I loaded up a 5-day challenge from the wonderful Fitness Blender and sweated my tits off. I had a long hot shower and resurfaced feeling pretty calm. I continued this routine for the whole 5-day challenge and looking back on it now realise it was an act of love towards myself and my body. I was giving myself exactly what I needed. Exercise was now not a form of punishment but a form of self care.
The second time I really realised what exercise meant to me was on the run up to my wedding. I was spending so much time organising the big day and the whole circus that goes with it that I really needed some quiet time just for me. You would think this would be at home but nope! At home there are so many distractions… tidying, crafting, working, fiancé, my gorgeous doggy … the list would be endless. I was already part of a fabulous local gym GFit in Rowlands Gill so enquired about some personal training. Luckily Rachel was available and booked me in for 2 sessions a week for about 2 months leading up to the wedding. This was UNNDOUBABLY the best money I have ever spent. Firstly, Rachel is amazing, she is incredibly knowledgably but not at all intimidating or preachy about fitness. I had been going to her classes for a while and she picked up on all the things I liked and was good at. So we always started with a bit of cardio (did I mention I love running) then went onto strength or circuits. Chatting to Rachel through the session made the time absolutely fly over and I felt as through I was having quality time with a friend. Except by the end of the two months I had lost nearly 10% in body fat, 13cm round my waist and a whole load of other measurements that I wouldn’t bore you with. Because the weight I had lost paled into insignificance against the body confidence I had gained.
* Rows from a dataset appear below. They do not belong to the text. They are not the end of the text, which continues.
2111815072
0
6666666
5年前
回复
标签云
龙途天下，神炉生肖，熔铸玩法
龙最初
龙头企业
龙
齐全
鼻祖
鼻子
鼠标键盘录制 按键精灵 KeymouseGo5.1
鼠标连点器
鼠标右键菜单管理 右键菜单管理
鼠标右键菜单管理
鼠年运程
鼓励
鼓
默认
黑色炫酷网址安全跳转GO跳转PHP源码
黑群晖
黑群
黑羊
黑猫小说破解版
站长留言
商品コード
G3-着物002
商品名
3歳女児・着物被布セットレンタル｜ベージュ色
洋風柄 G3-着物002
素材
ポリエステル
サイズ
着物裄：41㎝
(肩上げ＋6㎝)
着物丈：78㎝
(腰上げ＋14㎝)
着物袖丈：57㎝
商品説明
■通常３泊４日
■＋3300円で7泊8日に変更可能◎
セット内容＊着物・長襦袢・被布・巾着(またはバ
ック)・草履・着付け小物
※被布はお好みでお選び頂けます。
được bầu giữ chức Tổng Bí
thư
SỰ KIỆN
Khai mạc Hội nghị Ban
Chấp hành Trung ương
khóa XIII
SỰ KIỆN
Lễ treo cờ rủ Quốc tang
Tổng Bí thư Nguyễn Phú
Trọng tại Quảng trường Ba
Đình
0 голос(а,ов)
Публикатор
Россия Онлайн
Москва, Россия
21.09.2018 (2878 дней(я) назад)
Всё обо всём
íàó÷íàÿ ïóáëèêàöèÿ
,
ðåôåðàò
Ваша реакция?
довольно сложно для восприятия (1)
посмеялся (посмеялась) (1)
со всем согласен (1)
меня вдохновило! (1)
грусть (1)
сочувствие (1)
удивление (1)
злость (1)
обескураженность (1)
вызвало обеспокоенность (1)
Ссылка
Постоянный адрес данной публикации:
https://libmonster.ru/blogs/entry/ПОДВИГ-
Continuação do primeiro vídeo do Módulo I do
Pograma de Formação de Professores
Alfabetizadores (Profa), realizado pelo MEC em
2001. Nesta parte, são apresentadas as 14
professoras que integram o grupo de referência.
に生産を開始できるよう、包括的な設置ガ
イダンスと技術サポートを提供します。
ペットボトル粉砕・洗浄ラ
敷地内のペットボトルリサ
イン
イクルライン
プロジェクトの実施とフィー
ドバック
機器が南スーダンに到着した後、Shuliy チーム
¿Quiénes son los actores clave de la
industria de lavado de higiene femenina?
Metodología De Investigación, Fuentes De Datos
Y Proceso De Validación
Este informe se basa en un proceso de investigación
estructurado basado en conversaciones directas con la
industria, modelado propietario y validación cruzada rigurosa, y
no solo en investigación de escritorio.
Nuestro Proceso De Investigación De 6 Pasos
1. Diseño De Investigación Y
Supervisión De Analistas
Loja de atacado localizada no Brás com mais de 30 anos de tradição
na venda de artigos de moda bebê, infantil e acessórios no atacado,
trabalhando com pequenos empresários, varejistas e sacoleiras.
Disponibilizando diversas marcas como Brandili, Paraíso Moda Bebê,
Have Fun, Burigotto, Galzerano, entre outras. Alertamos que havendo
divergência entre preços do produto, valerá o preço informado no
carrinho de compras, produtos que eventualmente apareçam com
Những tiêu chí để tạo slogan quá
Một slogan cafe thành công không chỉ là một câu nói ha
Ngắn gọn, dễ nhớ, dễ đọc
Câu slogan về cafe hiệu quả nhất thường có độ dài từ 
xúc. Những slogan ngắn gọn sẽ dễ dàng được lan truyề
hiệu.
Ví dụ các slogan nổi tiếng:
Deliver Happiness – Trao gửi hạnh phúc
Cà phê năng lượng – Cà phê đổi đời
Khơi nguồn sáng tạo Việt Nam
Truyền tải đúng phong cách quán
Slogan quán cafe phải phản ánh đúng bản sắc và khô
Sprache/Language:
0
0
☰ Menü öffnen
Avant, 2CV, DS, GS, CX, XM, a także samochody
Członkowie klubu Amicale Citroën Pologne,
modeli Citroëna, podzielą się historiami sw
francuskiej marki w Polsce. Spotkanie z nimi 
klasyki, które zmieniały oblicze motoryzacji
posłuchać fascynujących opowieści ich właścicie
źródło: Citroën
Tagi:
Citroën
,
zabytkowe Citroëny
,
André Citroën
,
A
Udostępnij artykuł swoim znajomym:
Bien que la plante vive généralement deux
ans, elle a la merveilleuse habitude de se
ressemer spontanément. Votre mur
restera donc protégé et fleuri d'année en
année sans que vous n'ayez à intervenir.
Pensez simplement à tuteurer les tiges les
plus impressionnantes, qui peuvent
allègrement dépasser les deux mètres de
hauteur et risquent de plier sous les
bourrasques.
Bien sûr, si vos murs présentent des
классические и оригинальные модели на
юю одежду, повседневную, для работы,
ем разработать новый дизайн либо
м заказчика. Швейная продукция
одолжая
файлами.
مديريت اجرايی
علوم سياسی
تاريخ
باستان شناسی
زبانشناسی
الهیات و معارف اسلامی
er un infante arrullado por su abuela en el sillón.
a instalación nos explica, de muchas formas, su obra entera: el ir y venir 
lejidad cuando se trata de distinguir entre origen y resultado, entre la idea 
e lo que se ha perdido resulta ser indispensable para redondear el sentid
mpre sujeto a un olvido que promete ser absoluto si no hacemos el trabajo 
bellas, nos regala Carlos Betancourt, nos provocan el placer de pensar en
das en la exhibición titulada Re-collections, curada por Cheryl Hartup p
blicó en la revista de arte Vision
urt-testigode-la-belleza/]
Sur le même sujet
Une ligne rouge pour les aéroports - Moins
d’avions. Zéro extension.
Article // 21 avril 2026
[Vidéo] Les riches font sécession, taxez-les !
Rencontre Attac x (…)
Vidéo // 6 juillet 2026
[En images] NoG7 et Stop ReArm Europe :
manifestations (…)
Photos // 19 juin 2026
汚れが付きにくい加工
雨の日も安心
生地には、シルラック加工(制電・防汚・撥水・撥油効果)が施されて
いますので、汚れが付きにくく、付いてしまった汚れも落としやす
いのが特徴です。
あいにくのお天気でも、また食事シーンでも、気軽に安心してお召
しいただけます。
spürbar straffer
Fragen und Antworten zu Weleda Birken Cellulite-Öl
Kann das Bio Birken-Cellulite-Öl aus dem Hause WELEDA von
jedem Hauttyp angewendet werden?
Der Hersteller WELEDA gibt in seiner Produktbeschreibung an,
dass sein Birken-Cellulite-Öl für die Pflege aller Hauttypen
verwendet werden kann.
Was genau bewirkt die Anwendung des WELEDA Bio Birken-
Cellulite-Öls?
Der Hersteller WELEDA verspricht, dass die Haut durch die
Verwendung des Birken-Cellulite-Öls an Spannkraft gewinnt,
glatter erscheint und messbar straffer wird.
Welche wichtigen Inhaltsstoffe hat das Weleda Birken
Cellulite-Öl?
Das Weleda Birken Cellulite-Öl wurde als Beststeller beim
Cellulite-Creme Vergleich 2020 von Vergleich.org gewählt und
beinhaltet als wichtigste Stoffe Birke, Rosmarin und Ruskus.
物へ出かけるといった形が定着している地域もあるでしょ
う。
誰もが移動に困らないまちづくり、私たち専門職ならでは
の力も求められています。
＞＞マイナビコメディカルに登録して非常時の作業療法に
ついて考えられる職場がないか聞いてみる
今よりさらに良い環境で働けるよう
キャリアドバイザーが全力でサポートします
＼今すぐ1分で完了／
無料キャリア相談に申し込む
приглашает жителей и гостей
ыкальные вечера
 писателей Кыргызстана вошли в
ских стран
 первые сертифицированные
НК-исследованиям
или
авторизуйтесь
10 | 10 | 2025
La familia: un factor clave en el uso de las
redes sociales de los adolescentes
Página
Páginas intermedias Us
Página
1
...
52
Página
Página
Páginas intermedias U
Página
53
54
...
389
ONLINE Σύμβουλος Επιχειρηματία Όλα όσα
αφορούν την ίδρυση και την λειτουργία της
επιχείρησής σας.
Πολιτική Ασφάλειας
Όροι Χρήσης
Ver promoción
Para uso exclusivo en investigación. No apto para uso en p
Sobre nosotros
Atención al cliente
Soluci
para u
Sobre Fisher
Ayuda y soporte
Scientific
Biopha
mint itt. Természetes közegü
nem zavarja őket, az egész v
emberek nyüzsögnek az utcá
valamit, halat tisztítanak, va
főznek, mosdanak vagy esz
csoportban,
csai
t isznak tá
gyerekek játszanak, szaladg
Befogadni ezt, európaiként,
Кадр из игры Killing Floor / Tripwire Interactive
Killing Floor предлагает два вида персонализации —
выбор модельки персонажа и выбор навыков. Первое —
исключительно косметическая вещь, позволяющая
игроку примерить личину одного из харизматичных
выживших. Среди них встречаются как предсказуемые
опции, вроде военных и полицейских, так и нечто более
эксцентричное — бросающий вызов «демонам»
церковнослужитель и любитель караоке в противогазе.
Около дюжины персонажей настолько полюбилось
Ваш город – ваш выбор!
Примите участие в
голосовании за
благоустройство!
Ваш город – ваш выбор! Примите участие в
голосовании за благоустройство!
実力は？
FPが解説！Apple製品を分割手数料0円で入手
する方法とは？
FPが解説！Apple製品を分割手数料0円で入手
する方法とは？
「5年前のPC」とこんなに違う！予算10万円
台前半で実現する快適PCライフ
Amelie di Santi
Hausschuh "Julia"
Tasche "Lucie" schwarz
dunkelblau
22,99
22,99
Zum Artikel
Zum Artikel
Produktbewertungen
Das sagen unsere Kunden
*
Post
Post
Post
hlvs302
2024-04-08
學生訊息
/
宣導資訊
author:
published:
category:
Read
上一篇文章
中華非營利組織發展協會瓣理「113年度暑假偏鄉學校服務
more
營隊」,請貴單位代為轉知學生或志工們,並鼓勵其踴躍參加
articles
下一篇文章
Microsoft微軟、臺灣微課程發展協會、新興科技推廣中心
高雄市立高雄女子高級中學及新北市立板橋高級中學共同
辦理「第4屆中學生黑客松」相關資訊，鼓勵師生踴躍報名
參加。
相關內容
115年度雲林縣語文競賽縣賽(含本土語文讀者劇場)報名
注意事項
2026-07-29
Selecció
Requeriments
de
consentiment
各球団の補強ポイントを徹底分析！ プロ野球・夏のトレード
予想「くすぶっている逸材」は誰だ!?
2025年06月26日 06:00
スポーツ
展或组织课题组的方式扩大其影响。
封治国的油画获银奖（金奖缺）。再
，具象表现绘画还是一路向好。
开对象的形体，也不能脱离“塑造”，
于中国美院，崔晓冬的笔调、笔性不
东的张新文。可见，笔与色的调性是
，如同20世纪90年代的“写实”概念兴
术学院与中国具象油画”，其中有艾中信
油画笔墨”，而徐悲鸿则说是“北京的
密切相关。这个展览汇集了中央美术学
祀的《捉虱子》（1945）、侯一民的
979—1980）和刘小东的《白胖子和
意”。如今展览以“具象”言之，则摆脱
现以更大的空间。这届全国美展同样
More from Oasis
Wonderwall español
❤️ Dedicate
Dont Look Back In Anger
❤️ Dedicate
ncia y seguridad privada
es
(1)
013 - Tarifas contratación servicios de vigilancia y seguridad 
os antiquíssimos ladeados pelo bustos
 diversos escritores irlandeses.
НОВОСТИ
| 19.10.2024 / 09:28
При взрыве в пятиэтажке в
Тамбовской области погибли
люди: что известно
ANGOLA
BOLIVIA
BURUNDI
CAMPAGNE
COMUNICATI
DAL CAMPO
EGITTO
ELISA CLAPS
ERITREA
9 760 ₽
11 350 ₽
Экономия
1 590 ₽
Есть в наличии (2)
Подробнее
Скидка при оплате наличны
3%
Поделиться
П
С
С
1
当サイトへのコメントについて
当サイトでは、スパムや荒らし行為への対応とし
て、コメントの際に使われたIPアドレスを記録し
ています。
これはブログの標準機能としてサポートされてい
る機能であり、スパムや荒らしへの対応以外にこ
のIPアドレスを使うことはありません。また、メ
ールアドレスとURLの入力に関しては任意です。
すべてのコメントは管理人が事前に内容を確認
Since then I have continued to exercise 3 – 4 times a week and even tried a few hotel workouts on my honeymoon. Learning to love exercise and treat my body with compassion wasn’t something that came overnight but looking back over the last few years I really can’t believe how far I have come with changing my view on exercise. We are all different so what has worked for me wouldn’t necessarily work for you but I urge you to try as many different things till something clicks. The benefits of leading an active life are immeasurable. For me, my mental health is better than ever. I no longer have damaging negative thoughts and look into the future with hope and positivity. How could exercise and positive body imagine change your life?